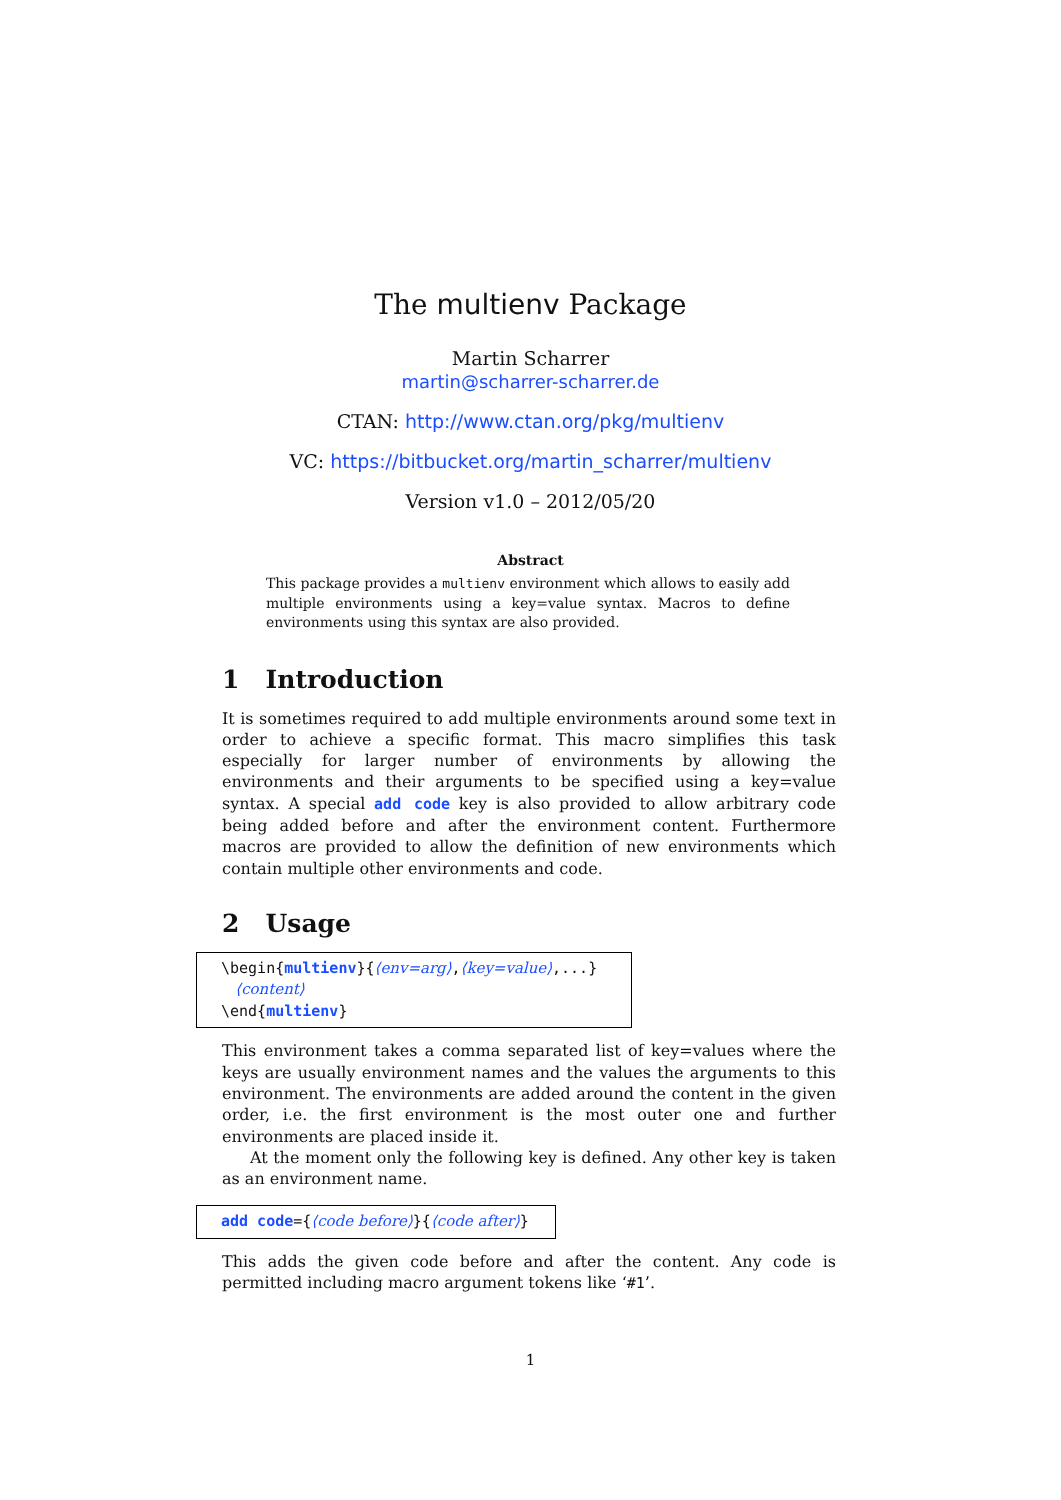The multienv Package
Martin Scharrer
martin@scharrer-scharrer.de
CTAN: http://www.ctan.org/pkg/multienv
VC: https://bitbucket.org/martin_scharrer/multienv
Version v1.0 – 2012/05/20
Abstract
This package provides a multienv environment which allows to easily add multiple environments using a key=value syntax. Macros to define environments using this syntax are also provided.
1 Introduction
It is sometimes required to add multiple environments around some text in order to achieve a specific format. This macro simplifies this task especially for larger number of environments by allowing the environments and their arguments to be specified using a key=value syntax. A special add code key is also provided to allow arbitrary code being added before and after the environment content. Furthermore macros are provided to allow the definition of new environments which contain multiple other environments and code.
2 Usage
\begin{multienv}{⟨env=arg⟩,⟨key=value⟩,...}
⟨content⟩
\end{multienv}
This environment takes a comma separated list of key=values where the keys are usually environment names and the values the arguments to this environment. The environments are added around the content in the given order, i.e. the first environment is the most outer one and further environments are placed inside it.
At the moment only the following key is defined. Any other key is taken as an environment name.
add code={⟨code before⟩}{⟨code after⟩}
This adds the given code before and after the content. Any code is permitted including macro argument tokens like ‘#1’.
1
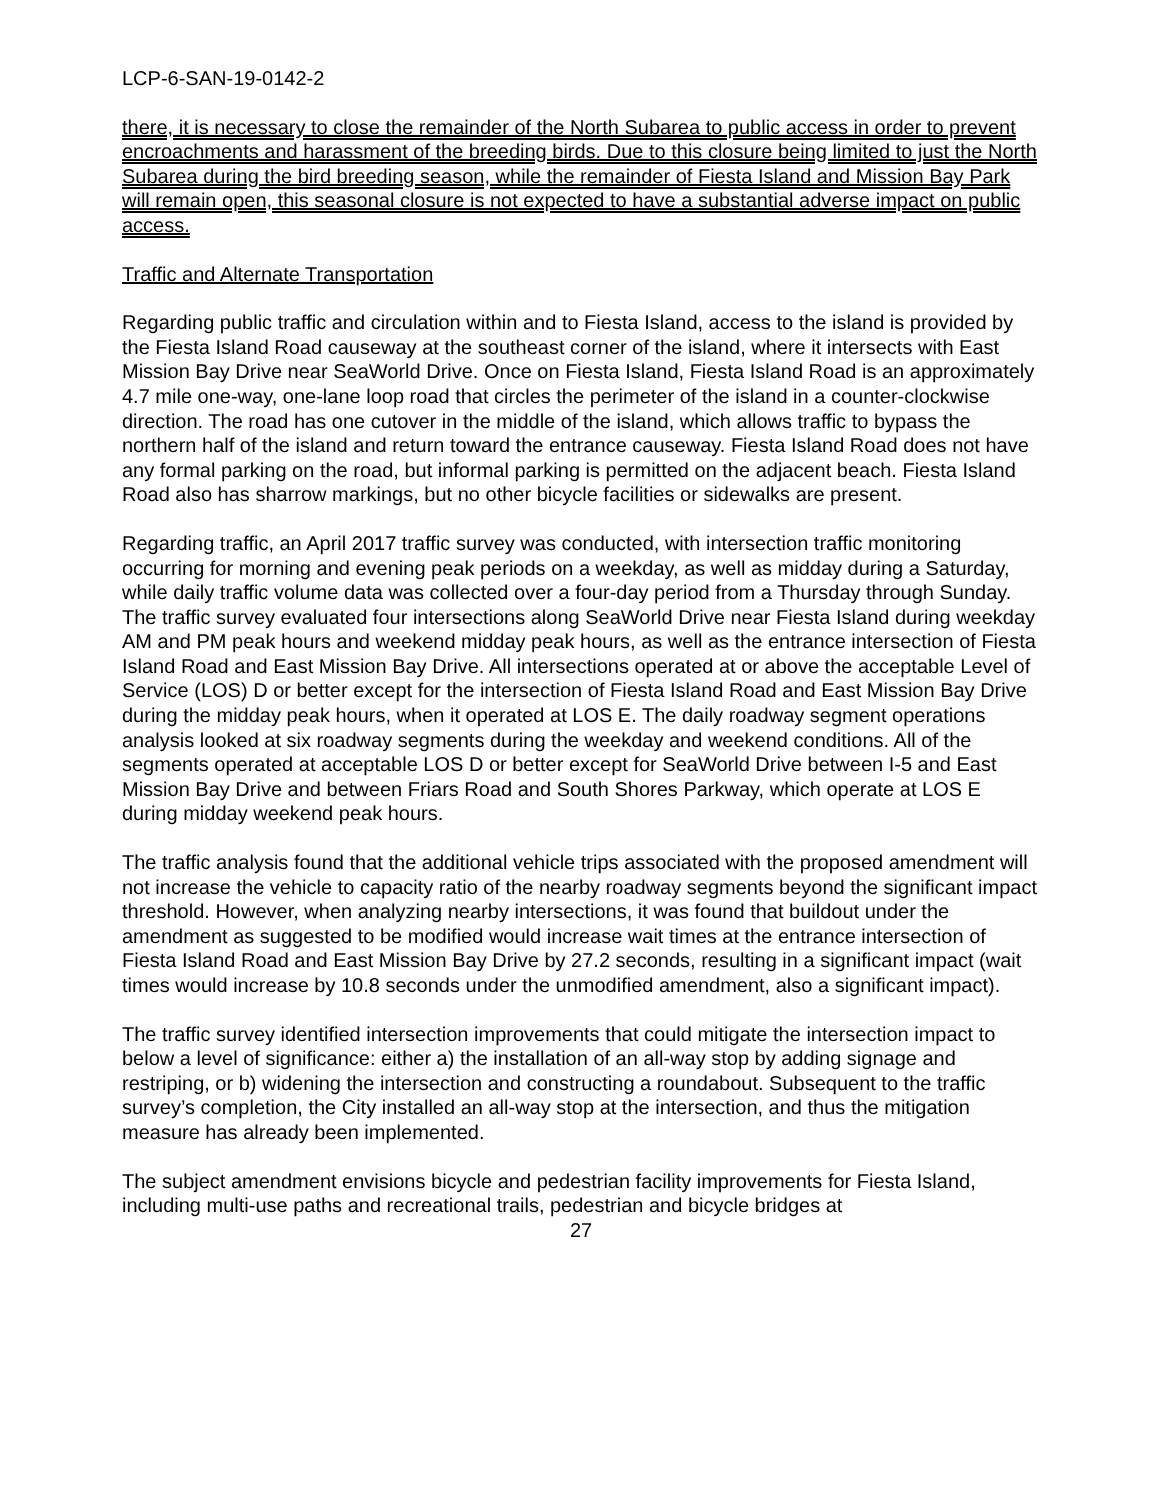LCP-6-SAN-19-0142-2
there, it is necessary to close the remainder of the North Subarea to public access in order to prevent encroachments and harassment of the breeding birds. Due to this closure being limited to just the North Subarea during the bird breeding season, while the remainder of Fiesta Island and Mission Bay Park will remain open, this seasonal closure is not expected to have a substantial adverse impact on public access.
Traffic and Alternate Transportation
Regarding public traffic and circulation within and to Fiesta Island, access to the island is provided by the Fiesta Island Road causeway at the southeast corner of the island, where it intersects with East Mission Bay Drive near SeaWorld Drive. Once on Fiesta Island, Fiesta Island Road is an approximately 4.7 mile one-way, one-lane loop road that circles the perimeter of the island in a counter-clockwise direction. The road has one cutover in the middle of the island, which allows traffic to bypass the northern half of the island and return toward the entrance causeway. Fiesta Island Road does not have any formal parking on the road, but informal parking is permitted on the adjacent beach. Fiesta Island Road also has sharrow markings, but no other bicycle facilities or sidewalks are present.
Regarding traffic, an April 2017 traffic survey was conducted, with intersection traffic monitoring occurring for morning and evening peak periods on a weekday, as well as midday during a Saturday, while daily traffic volume data was collected over a four-day period from a Thursday through Sunday. The traffic survey evaluated four intersections along SeaWorld Drive near Fiesta Island during weekday AM and PM peak hours and weekend midday peak hours, as well as the entrance intersection of Fiesta Island Road and East Mission Bay Drive. All intersections operated at or above the acceptable Level of Service (LOS) D or better except for the intersection of Fiesta Island Road and East Mission Bay Drive during the midday peak hours, when it operated at LOS E. The daily roadway segment operations analysis looked at six roadway segments during the weekday and weekend conditions. All of the segments operated at acceptable LOS D or better except for SeaWorld Drive between I-5 and East Mission Bay Drive and between Friars Road and South Shores Parkway, which operate at LOS E during midday weekend peak hours.
The traffic analysis found that the additional vehicle trips associated with the proposed amendment will not increase the vehicle to capacity ratio of the nearby roadway segments beyond the significant impact threshold. However, when analyzing nearby intersections, it was found that buildout under the amendment as suggested to be modified would increase wait times at the entrance intersection of Fiesta Island Road and East Mission Bay Drive by 27.2 seconds, resulting in a significant impact (wait times would increase by 10.8 seconds under the unmodified amendment, also a significant impact).
The traffic survey identified intersection improvements that could mitigate the intersection impact to below a level of significance: either a) the installation of an all-way stop by adding signage and restriping, or b) widening the intersection and constructing a roundabout. Subsequent to the traffic survey’s completion, the City installed an all-way stop at the intersection, and thus the mitigation measure has already been implemented.
The subject amendment envisions bicycle and pedestrian facility improvements for Fiesta Island, including multi-use paths and recreational trails, pedestrian and bicycle bridges at
27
——————
*AIM OF THE EXERCISE*
Put down exactly the lines of the data above that run from its first line through the line bearing "This environment takes", and no pictures.

*TASK OUTPUT*
The multienv Package
Martin Scharrer
martin@scharrer-scharrer.de
CTAN: http://www.ctan.org/pkg/multienv
VC: https://bitbucket.org/martin_scharrer/multienv
Version v1.0 – 2012/05/20
Abstract
This package provides a multienv environment which allows to easily add multiple environments using a key=value syntax. Macros to define environments using this syntax are also provided.
1 Introduction
It is sometimes required to add multiple environments around some text in order to achieve a specific format. This macro simplifies this task especially for larger number of environments by allowing the environments and their arguments to be specified using a key=value syntax. A special add code key is also provided to allow arbitrary code being added before and after the environment content. Furthermore macros are provided to allow the definition of new environments which contain multiple other environments and code.
2 Usage
\begin{multienv}{⟨env=arg⟩,⟨key=value⟩,...}
⟨content⟩
\end{multienv}
This environment takes a comma separated list of key=values where the keys are usually environment names and the values the arguments to this environment. The environments are added around the content in the given order, i.e. the first environment is the most outer one and further environments are placed inside it.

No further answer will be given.